* [Requirement]
Copied exactly and without pictures, the lines from the beginning of the entries through the one that holds "X-114300Y241300D03*" should form the entire reply.

* [Task inputs]
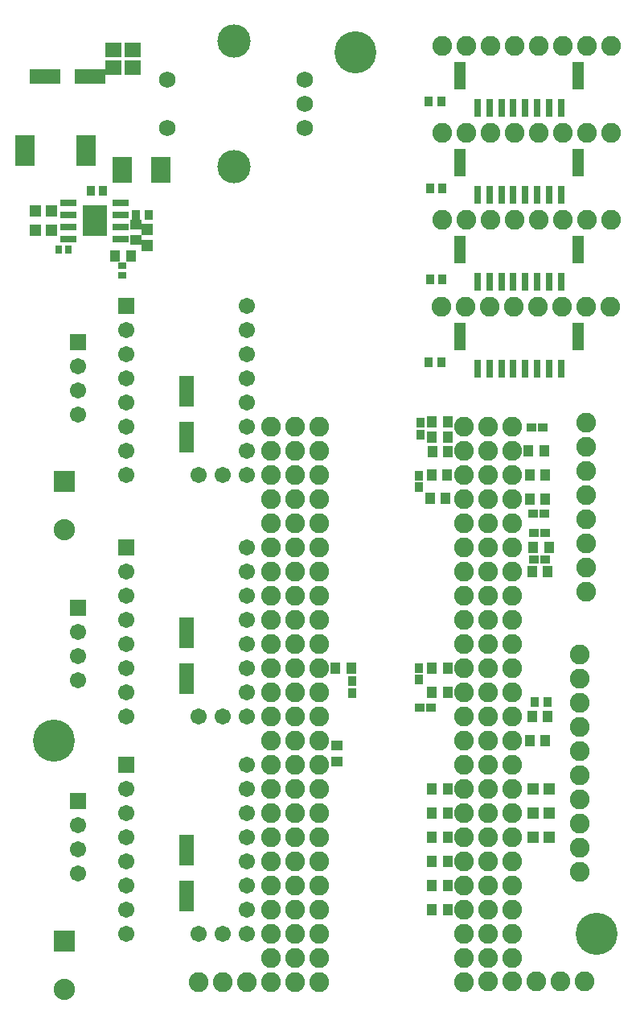
<source format=gbr>
G04 EAGLE Gerber RS-274X export*
G75*
%MOMM*%
%FSLAX34Y34*%
%LPD*%
%INSoldermask Top*%
%IPPOS*%
%AMOC8*
5,1,8,0,0,1.08239X$1,22.5*%
G01*
G04 Define Apertures*
%ADD10R,1.603200X3.203200*%
%ADD11R,1.303200X1.203200*%
%ADD12C,1.711200*%
%ADD13R,1.711200X1.711200*%
%ADD14C,2.082800*%
%ADD15R,2.235200X2.235200*%
%ADD16C,2.235200*%
%ADD17R,1.001900X1.177100*%
%ADD18R,1.177100X1.001900*%
%ADD19C,1.727200*%
%ADD20C,3.505200*%
%ADD21R,1.663700X0.736600*%
%ADD22R,2.603200X3.303200*%
%ADD23R,0.738300X0.847200*%
%ADD24R,2.002600X3.332400*%
%ADD25R,1.203200X1.303200*%
%ADD26R,0.903200X1.103200*%
%ADD27R,0.847200X0.738300*%
%ADD28R,2.103119X2.702559*%
%ADD29R,1.703200X1.503200*%
%ADD30R,3.203200X1.603200*%
%ADD31R,0.803200X1.903200*%
%ADD32R,1.203200X3.003200*%
%ADD33R,0.943200X1.128200*%
%ADD34R,1.128200X0.943200*%
%ADD35C,4.419600*%
D10*
X-177800Y659000D03*
X-177800Y611000D03*
X-177800Y176400D03*
X-177800Y128400D03*
D11*
X186810Y190500D03*
X203810Y190500D03*
D12*
X-114300Y266700D03*
X-114300Y241300D03*
X-114300Y215900D03*
X-114300Y190500D03*
X-114300Y165100D03*
X-114300Y139700D03*
X-114300Y114300D03*
X-114300Y88900D03*
D13*
X-241300Y266700D03*
D12*
X-241300Y241300D03*
X-241300Y215900D03*
X-241300Y190500D03*
X-241300Y165100D03*
X-241300Y139700D03*
X-241300Y114300D03*
X-241300Y88900D03*
X-139700Y88900D03*
X-165100Y88900D03*
X-114300Y749300D03*
X-114300Y723900D03*
X-114300Y698500D03*
X-114300Y673100D03*
X-114300Y647700D03*
X-114300Y622300D03*
X-114300Y596900D03*
X-114300Y571500D03*
D13*
X-241300Y749300D03*
D12*
X-241300Y723900D03*
X-241300Y698500D03*
X-241300Y673100D03*
X-241300Y647700D03*
X-241300Y622300D03*
X-241300Y596900D03*
X-241300Y571500D03*
X-139700Y571500D03*
X-165100Y571500D03*
D14*
X-88900Y622300D03*
X-63500Y622300D03*
X-88900Y596900D03*
X-63500Y596900D03*
X-88900Y571500D03*
X-63500Y571500D03*
X-88900Y546100D03*
X-63500Y546100D03*
X-88900Y520700D03*
X-63500Y520700D03*
X-88900Y495300D03*
X-63500Y495300D03*
X-88900Y469900D03*
X-63500Y469900D03*
X-88900Y444500D03*
X-63500Y444500D03*
X-88900Y419100D03*
X-63500Y419100D03*
X-88900Y393700D03*
X-63500Y393700D03*
X165100Y419100D03*
X139700Y419100D03*
X165100Y444500D03*
X139700Y444500D03*
X165100Y469900D03*
X139700Y469900D03*
X165100Y495300D03*
X139700Y495300D03*
X165100Y520700D03*
X139700Y520700D03*
X165100Y546100D03*
X139700Y546100D03*
X165100Y571500D03*
X139700Y571500D03*
X165100Y596900D03*
X139700Y596900D03*
X165100Y622300D03*
X139700Y622300D03*
X-165100Y38100D03*
X-139700Y38100D03*
X-114300Y38100D03*
X-88900Y38100D03*
X-63500Y38100D03*
D15*
X-306070Y563920D03*
D16*
X-306070Y513920D03*
D14*
X243151Y625818D03*
X243151Y600418D03*
X243151Y575018D03*
X243151Y549618D03*
X243151Y524218D03*
X243151Y498818D03*
X243151Y473418D03*
X243151Y448018D03*
X139700Y38608D03*
X165100Y38608D03*
X190500Y38608D03*
X215900Y38608D03*
X241300Y38608D03*
D15*
X-306070Y80480D03*
D16*
X-306070Y30480D03*
D14*
X165100Y63500D03*
X165100Y88900D03*
X165100Y114300D03*
X165100Y139700D03*
X165100Y165100D03*
X165100Y190500D03*
X165100Y215900D03*
X165100Y241300D03*
X165100Y266700D03*
X165100Y292100D03*
X165100Y317500D03*
X165100Y342900D03*
X165100Y368300D03*
X139700Y368300D03*
X139700Y342900D03*
X139700Y317500D03*
X139700Y292100D03*
X139700Y266700D03*
X139700Y241300D03*
X139700Y215900D03*
X139700Y190500D03*
X139700Y165100D03*
X139700Y139700D03*
X139700Y114300D03*
X139700Y88900D03*
X139700Y63500D03*
X-88900Y368300D03*
X-63500Y368300D03*
X-88900Y342900D03*
X-63500Y342900D03*
X-88900Y317500D03*
X-63500Y317500D03*
X-88900Y292100D03*
X-63500Y292100D03*
X-88900Y266700D03*
X-63500Y266700D03*
X-88900Y241300D03*
X-63500Y241300D03*
X-88900Y215900D03*
X-63500Y215900D03*
X-88900Y190500D03*
X-63500Y190500D03*
X-88900Y165100D03*
X-63500Y165100D03*
X-88900Y139700D03*
X-63500Y139700D03*
D17*
X97052Y215900D03*
X80748Y215900D03*
X97052Y190500D03*
X80748Y190500D03*
X97052Y139700D03*
X80748Y139700D03*
D18*
X-19050Y269978D03*
X-19050Y286282D03*
D19*
X-53030Y961390D03*
X-197810Y986790D03*
D20*
X-127960Y1027430D03*
X-127960Y895350D03*
D19*
X-197810Y935990D03*
X-53030Y986790D03*
X-53030Y935990D03*
D14*
X-38100Y368300D03*
X-38100Y342900D03*
X-38100Y317500D03*
X-38100Y292100D03*
X-38100Y266700D03*
X-38100Y241300D03*
X-38100Y215900D03*
X-38100Y190500D03*
X-38100Y165100D03*
X-38100Y139700D03*
X-38100Y114300D03*
X-38100Y88900D03*
X-38100Y63500D03*
X-38100Y38100D03*
X114300Y368300D03*
X114300Y342900D03*
X114300Y317500D03*
X114300Y292100D03*
X114300Y266700D03*
X114300Y241300D03*
X114300Y215900D03*
X114300Y190500D03*
X114300Y165100D03*
X114300Y139700D03*
X114300Y114300D03*
X114300Y88900D03*
X114300Y63500D03*
X114300Y38100D03*
X114300Y419100D03*
X114300Y444500D03*
X114300Y469900D03*
X114300Y495300D03*
X114300Y520700D03*
X114300Y546100D03*
X114300Y571500D03*
X114300Y596900D03*
X114300Y622300D03*
X-38100Y622300D03*
X-38100Y596900D03*
X-38100Y571500D03*
X-38100Y546100D03*
X-38100Y520700D03*
X-38100Y495300D03*
X-38100Y469900D03*
X-38100Y444500D03*
X-38100Y419100D03*
X-38100Y393700D03*
X114300Y393700D03*
D11*
X186810Y215900D03*
X203810Y215900D03*
D17*
X80748Y368300D03*
X97052Y368300D03*
X80748Y342900D03*
X97052Y342900D03*
X-4548Y368300D03*
X-20852Y368300D03*
X80541Y571500D03*
X96845Y571500D03*
X202462Y317500D03*
X186158Y317500D03*
X198652Y596900D03*
X182348Y596900D03*
X80748Y627380D03*
X97052Y627380D03*
X97052Y165100D03*
X80748Y165100D03*
D14*
X-88900Y63500D03*
X-63500Y63500D03*
X-88900Y114300D03*
X-63500Y114300D03*
D17*
X202462Y469900D03*
X186158Y469900D03*
X203732Y495300D03*
X187428Y495300D03*
X199922Y546100D03*
X183618Y546100D03*
X199922Y571500D03*
X183618Y571500D03*
X81053Y595630D03*
X97357Y595630D03*
X199922Y292100D03*
X183618Y292100D03*
X78487Y546379D03*
X94791Y546379D03*
X80748Y610870D03*
X97052Y610870D03*
D21*
X-301739Y857579D03*
X-301739Y844879D03*
X-301739Y832179D03*
X-301739Y819479D03*
X-247257Y819479D03*
X-247257Y832179D03*
X-247257Y844879D03*
X-247257Y857579D03*
D22*
X-274498Y838529D03*
D11*
X-319945Y828673D03*
X-336945Y828673D03*
X-319765Y849103D03*
X-336765Y849103D03*
D23*
X-311930Y808049D03*
X-301780Y808049D03*
D24*
X-283330Y912487D03*
X-348160Y912487D03*
D25*
X-218896Y812249D03*
X-218896Y829249D03*
D26*
X-230805Y844879D03*
X-217805Y844879D03*
D18*
X-231400Y818173D03*
X-231400Y834477D03*
D17*
X-236473Y801699D03*
X-252777Y801699D03*
D27*
X-245690Y791534D03*
X-245690Y781384D03*
D28*
X-245417Y891772D03*
X-204422Y891772D03*
D26*
X-278385Y870279D03*
X-265385Y870279D03*
D29*
X-234465Y999209D03*
X-234465Y1018209D03*
X-254785Y999209D03*
X-254785Y1018209D03*
D30*
X-327045Y989965D03*
X-279045Y989965D03*
D17*
X97052Y114300D03*
X80748Y114300D03*
D14*
X91440Y1022350D03*
X116840Y1022350D03*
X142240Y1022350D03*
X167640Y1022350D03*
X193040Y1022350D03*
X218440Y1022350D03*
X243840Y1022350D03*
X269240Y1022350D03*
X91440Y930910D03*
X116840Y930910D03*
X142240Y930910D03*
X167640Y930910D03*
X193040Y930910D03*
X218440Y930910D03*
X243840Y930910D03*
X269240Y930910D03*
X91440Y839470D03*
X116840Y839470D03*
X142240Y839470D03*
X167640Y839470D03*
X193040Y839470D03*
X218440Y839470D03*
X243840Y839470D03*
X269240Y839470D03*
X90969Y748030D03*
X116369Y748030D03*
X141769Y748030D03*
X167169Y748030D03*
X192569Y748030D03*
X217969Y748030D03*
X243369Y748030D03*
X268769Y748030D03*
D31*
X178970Y957580D03*
X191470Y957580D03*
X203970Y957580D03*
X216470Y957580D03*
X166470Y957580D03*
X153970Y957580D03*
X141470Y957580D03*
X128970Y957580D03*
D32*
X234970Y991080D03*
X110470Y991080D03*
D31*
X178970Y866140D03*
X191470Y866140D03*
X203970Y866140D03*
X216470Y866140D03*
X166470Y866140D03*
X153970Y866140D03*
X141470Y866140D03*
X128970Y866140D03*
D32*
X234970Y899640D03*
X110470Y899640D03*
D31*
X178970Y774700D03*
X191470Y774700D03*
X203970Y774700D03*
X216470Y774700D03*
X166470Y774700D03*
X153970Y774700D03*
X141470Y774700D03*
X128970Y774700D03*
D32*
X234970Y808200D03*
X110470Y808200D03*
D31*
X178970Y683260D03*
X191470Y683260D03*
X203970Y683260D03*
X216470Y683260D03*
X166470Y683260D03*
X153970Y683260D03*
X141470Y683260D03*
X128970Y683260D03*
D32*
X234970Y716760D03*
X110470Y716760D03*
D12*
X-114300Y495300D03*
X-114300Y469900D03*
X-114300Y444500D03*
X-114300Y419100D03*
X-114300Y393700D03*
X-114300Y368300D03*
X-114300Y342900D03*
X-114300Y317500D03*
D13*
X-241300Y495300D03*
D12*
X-241300Y469900D03*
X-241300Y444500D03*
X-241300Y419100D03*
X-241300Y393700D03*
X-241300Y368300D03*
X-241300Y342900D03*
X-241300Y317500D03*
X-139700Y317500D03*
X-165100Y317500D03*
D10*
X-177800Y405000D03*
X-177800Y357000D03*
D14*
X-88900Y88900D03*
X-63500Y88900D03*
D26*
X90320Y963930D03*
X77320Y963930D03*
X91590Y872490D03*
X78590Y872490D03*
X91590Y777240D03*
X78590Y777240D03*
X90320Y689610D03*
X77320Y689610D03*
D33*
X67310Y355950D03*
X67310Y367950D03*
D34*
X67660Y326390D03*
X79660Y326390D03*
D33*
X-3208Y341980D03*
X-3208Y353980D03*
X67310Y558614D03*
X67310Y570614D03*
D26*
X189240Y332204D03*
X202240Y332204D03*
D34*
X185383Y621030D03*
X197383Y621030D03*
D33*
X68580Y613760D03*
X68580Y625760D03*
D34*
X187776Y482600D03*
X199776Y482600D03*
X188310Y510540D03*
X200310Y510540D03*
X187040Y530860D03*
X199040Y530860D03*
D13*
X-292100Y228600D03*
D12*
X-292100Y203200D03*
X-292100Y177800D03*
X-292100Y152400D03*
D13*
X-292100Y431800D03*
D12*
X-292100Y406400D03*
X-292100Y381000D03*
X-292100Y355600D03*
D13*
X-292100Y711200D03*
D12*
X-292100Y685800D03*
X-292100Y660400D03*
X-292100Y635000D03*
D14*
X139700Y393700D03*
X165100Y393700D03*
X236220Y153670D03*
X236220Y179070D03*
X236220Y204470D03*
X236220Y229870D03*
X236220Y255270D03*
X236220Y280670D03*
X236220Y306070D03*
X236220Y331470D03*
X236220Y356870D03*
X236220Y382270D03*
D17*
X97052Y241300D03*
X80748Y241300D03*
D11*
X187080Y241300D03*
X204080Y241300D03*
D35*
X254000Y88900D03*
X0Y1016000D03*
X-317500Y292100D03*
M02*

</source>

* [Reply]
<source format=gbr>
G04 EAGLE Gerber RS-274X export*
G75*
%MOMM*%
%FSLAX34Y34*%
%LPD*%
%INSoldermask Top*%
%IPPOS*%
%AMOC8*
5,1,8,0,0,1.08239X$1,22.5*%
G01*
G04 Define Apertures*
%ADD10R,1.603200X3.203200*%
%ADD11R,1.303200X1.203200*%
%ADD12C,1.711200*%
%ADD13R,1.711200X1.711200*%
%ADD14C,2.082800*%
%ADD15R,2.235200X2.235200*%
%ADD16C,2.235200*%
%ADD17R,1.001900X1.177100*%
%ADD18R,1.177100X1.001900*%
%ADD19C,1.727200*%
%ADD20C,3.505200*%
%ADD21R,1.663700X0.736600*%
%ADD22R,2.603200X3.303200*%
%ADD23R,0.738300X0.847200*%
%ADD24R,2.002600X3.332400*%
%ADD25R,1.203200X1.303200*%
%ADD26R,0.903200X1.103200*%
%ADD27R,0.847200X0.738300*%
%ADD28R,2.103119X2.702559*%
%ADD29R,1.703200X1.503200*%
%ADD30R,3.203200X1.603200*%
%ADD31R,0.803200X1.903200*%
%ADD32R,1.203200X3.003200*%
%ADD33R,0.943200X1.128200*%
%ADD34R,1.128200X0.943200*%
%ADD35C,4.419600*%
D10*
X-177800Y659000D03*
X-177800Y611000D03*
X-177800Y176400D03*
X-177800Y128400D03*
D11*
X186810Y190500D03*
X203810Y190500D03*
D12*
X-114300Y266700D03*
X-114300Y241300D03*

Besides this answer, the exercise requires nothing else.